(Supplied material begins)

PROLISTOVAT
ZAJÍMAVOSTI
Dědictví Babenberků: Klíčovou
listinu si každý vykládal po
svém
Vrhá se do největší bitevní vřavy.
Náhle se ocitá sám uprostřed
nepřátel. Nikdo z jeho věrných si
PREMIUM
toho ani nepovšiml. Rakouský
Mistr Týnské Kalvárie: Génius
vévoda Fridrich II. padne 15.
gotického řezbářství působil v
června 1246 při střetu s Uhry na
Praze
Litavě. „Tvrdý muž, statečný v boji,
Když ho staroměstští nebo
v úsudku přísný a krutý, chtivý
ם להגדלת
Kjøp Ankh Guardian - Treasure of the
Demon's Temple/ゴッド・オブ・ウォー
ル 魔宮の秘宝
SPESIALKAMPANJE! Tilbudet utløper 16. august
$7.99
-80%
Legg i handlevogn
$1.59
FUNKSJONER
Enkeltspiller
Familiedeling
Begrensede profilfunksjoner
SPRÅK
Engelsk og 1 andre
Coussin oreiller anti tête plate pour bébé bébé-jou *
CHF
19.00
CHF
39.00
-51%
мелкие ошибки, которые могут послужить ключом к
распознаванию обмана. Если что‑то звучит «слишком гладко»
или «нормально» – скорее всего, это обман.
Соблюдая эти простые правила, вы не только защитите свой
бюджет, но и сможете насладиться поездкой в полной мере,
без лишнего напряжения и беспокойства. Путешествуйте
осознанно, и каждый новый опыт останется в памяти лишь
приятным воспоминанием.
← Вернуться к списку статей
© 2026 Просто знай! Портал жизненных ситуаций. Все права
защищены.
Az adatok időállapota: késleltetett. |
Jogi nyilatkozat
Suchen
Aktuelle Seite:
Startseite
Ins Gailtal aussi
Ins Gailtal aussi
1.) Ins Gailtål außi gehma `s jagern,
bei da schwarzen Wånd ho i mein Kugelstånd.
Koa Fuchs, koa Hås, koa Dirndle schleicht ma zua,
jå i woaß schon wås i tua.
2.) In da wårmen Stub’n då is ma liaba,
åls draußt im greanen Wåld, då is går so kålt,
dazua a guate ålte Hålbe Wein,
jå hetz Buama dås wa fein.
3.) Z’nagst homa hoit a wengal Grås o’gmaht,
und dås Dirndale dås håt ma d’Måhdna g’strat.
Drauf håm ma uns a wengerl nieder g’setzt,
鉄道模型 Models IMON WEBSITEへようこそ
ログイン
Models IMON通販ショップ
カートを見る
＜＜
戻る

(Supplied material ends)

--- Exercise prompt ---
Transcribe all of the data above line for line, keeping every character, symbol, and line break unchanged.

--- Exercise solution ---
PROLISTOVAT
ZAJÍMAVOSTI
Dědictví Babenberků: Klíčovou
listinu si každý vykládal po
svém
Vrhá se do největší bitevní vřavy.
Náhle se ocitá sám uprostřed
nepřátel. Nikdo z jeho věrných si
PREMIUM
toho ani nepovšiml. Rakouský
Mistr Týnské Kalvárie: Génius
vévoda Fridrich II. padne 15.
gotického řezbářství působil v
června 1246 při střetu s Uhry na
Praze
Litavě. „Tvrdý muž, statečný v boji,
Když ho staroměstští nebo
v úsudku přísný a krutý, chtivý
ם להגדלת
Kjøp Ankh Guardian - Treasure of the
Demon's Temple/ゴッド・オブ・ウォー
ル 魔宮の秘宝
SPESIALKAMPANJE! Tilbudet utløper 16. august
$7.99
-80%
Legg i handlevogn
$1.59
FUNKSJONER
Enkeltspiller
Familiedeling
Begrensede profilfunksjoner
SPRÅK
Engelsk og 1 andre
Coussin oreiller anti tête plate pour bébé bébé-jou *
CHF
19.00
CHF
39.00
-51%
мелкие ошибки, которые могут послужить ключом к
распознаванию обмана. Если что‑то звучит «слишком гладко»
или «нормально» – скорее всего, это обман.
Соблюдая эти простые правила, вы не только защитите свой
бюджет, но и сможете насладиться поездкой в полной мере,
без лишнего напряжения и беспокойства. Путешествуйте
осознанно, и каждый новый опыт останется в памяти лишь
приятным воспоминанием.
← Вернуться к списку статей
© 2026 Просто знай! Портал жизненных ситуаций. Все права
защищены.
Az adatok időállapota: késleltetett. |
Jogi nyilatkozat
Suchen
Aktuelle Seite:
Startseite
Ins Gailtal aussi
Ins Gailtal aussi
1.) Ins Gailtål außi gehma `s jagern,
bei da schwarzen Wånd ho i mein Kugelstånd.
Koa Fuchs, koa Hås, koa Dirndle schleicht ma zua,
jå i woaß schon wås i tua.
2.) In da wårmen Stub’n då is ma liaba,
åls draußt im greanen Wåld, då is går so kålt,
dazua a guate ålte Hålbe Wein,
jå hetz Buama dås wa fein.
3.) Z’nagst homa hoit a wengal Grås o’gmaht,
und dås Dirndale dås håt ma d’Måhdna g’strat.
Drauf håm ma uns a wengerl nieder g’setzt,
鉄道模型 Models IMON WEBSITEへようこそ
ログイン
Models IMON通販ショップ
カートを見る
＜＜
戻る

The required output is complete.